Some upper-income drivers with bad driving records pay less for auto insurance than good drivers with moderate incomes, researchers have found.
A study by the Consumer Federation of America (CFA) found higher auto insurance rate quotes for moderate-income drivers who had clean driving records compared to more wealthy drivers who had a drunken driving conviction, caused an accident with an injury, or were ticketed for speeding.
The CFA used websites for five major insurers in 10 big cities to get auto insurance quotes for two hypothetical drivers with different socioeconomic attributes.

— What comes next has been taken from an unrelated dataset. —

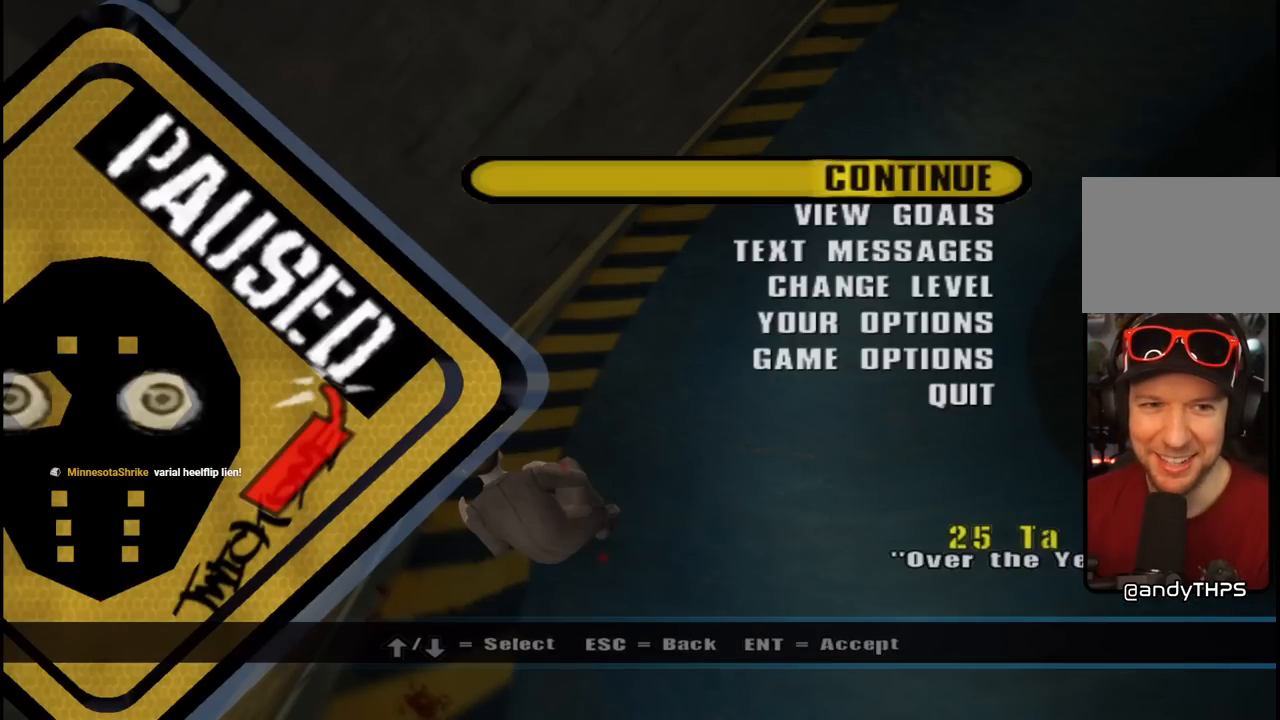
{"buttons": ["CIRCLE"], "left_stick": "center", "right_stick": "center", "events": [[400, "CIRCLE", "down"]]}
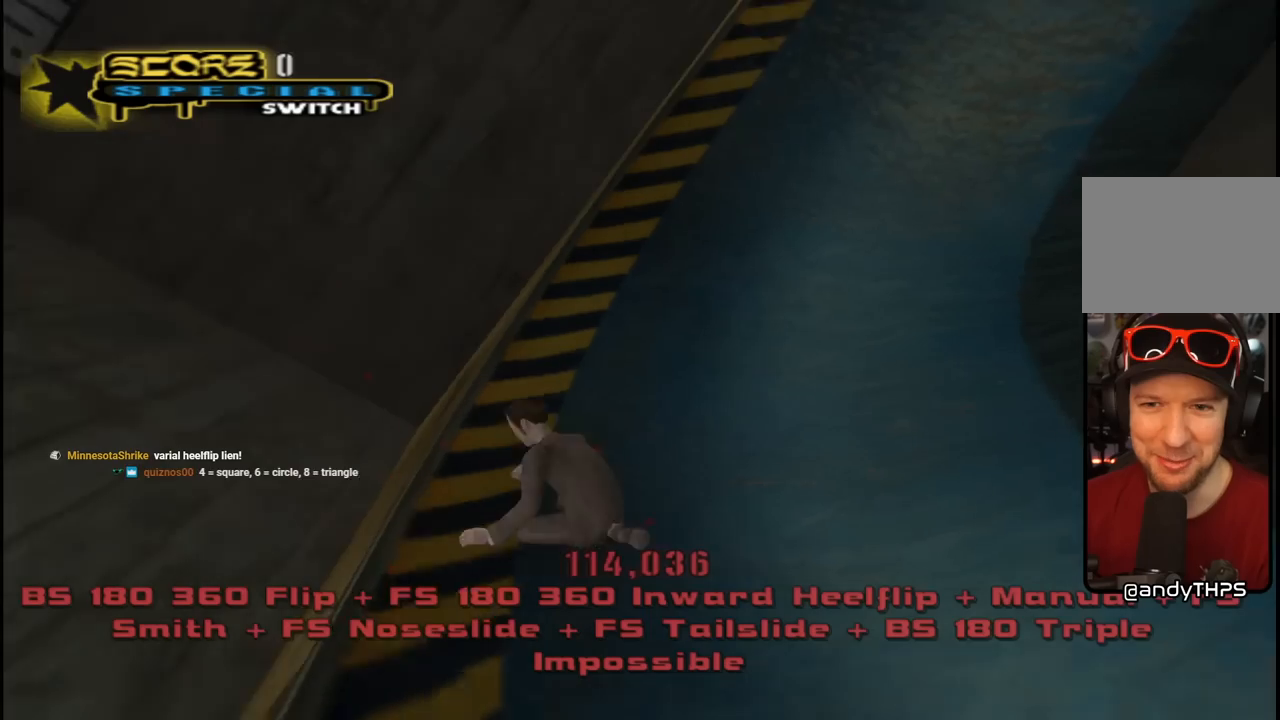
{"buttons": ["CROSS", "DPAD_RIGHT"], "left_stick": "center", "right_stick": "center", "events": [[83, "CIRCLE", "up"], [450, "CROSS", "down"], [500, "DPAD_RIGHT", "down"]]}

“It is profoundly unfair that a driver with a moderate income and a perfect driving record is often charged more for auto insurance than higher-income drivers with DUIs, accidents and speeding tickets,” said J. Robert Hunter, CFA’s director of insurance, in a statement.
The CFA opposes using non-driving-related factors in setting rates for auto insurance, given that minimum liability coverage is required in most states.
Researchers found that in 70 percent of tests, a moderate-income driver with a perfect driving record was charged more for basic liability insurance than a high-income driver with a recent drunken driving, or DUI, conviction.
It also found that 53 percent of the time, the same moderate-income drivers were charged more than high-income drivers who recently caused an accident resulting in bodily injury.
In over half of the tests (19 of 36) the moderate-income driver was charged more for basic insurance than a high-income driver who caused an accident and was convicted of speeding in the past year.
California was the only market tested where good drivers always paid less than poor ones, no matter their income. California has the best consumer protections in the nation to prevent unfair pricing, according to the CFA, and it recommends that other states adopt similar standards.
California bars the use of a driver’s previous insurance coverage history to set rates. Some insurers charge more if a driver has a gap in insurance, such as losing their license after driving drunk and not being able to drive for months.
Some gaps in coverage can be explained to an insurance agent to prevent a higher quote. For example, a veteran who didn’t have insurance while they were out of the country during military duty should discuss it with an insurance agent.
To find the best auto insurance rate, it’s important to shop around and get quotes from several insurers for the coverage you want and need.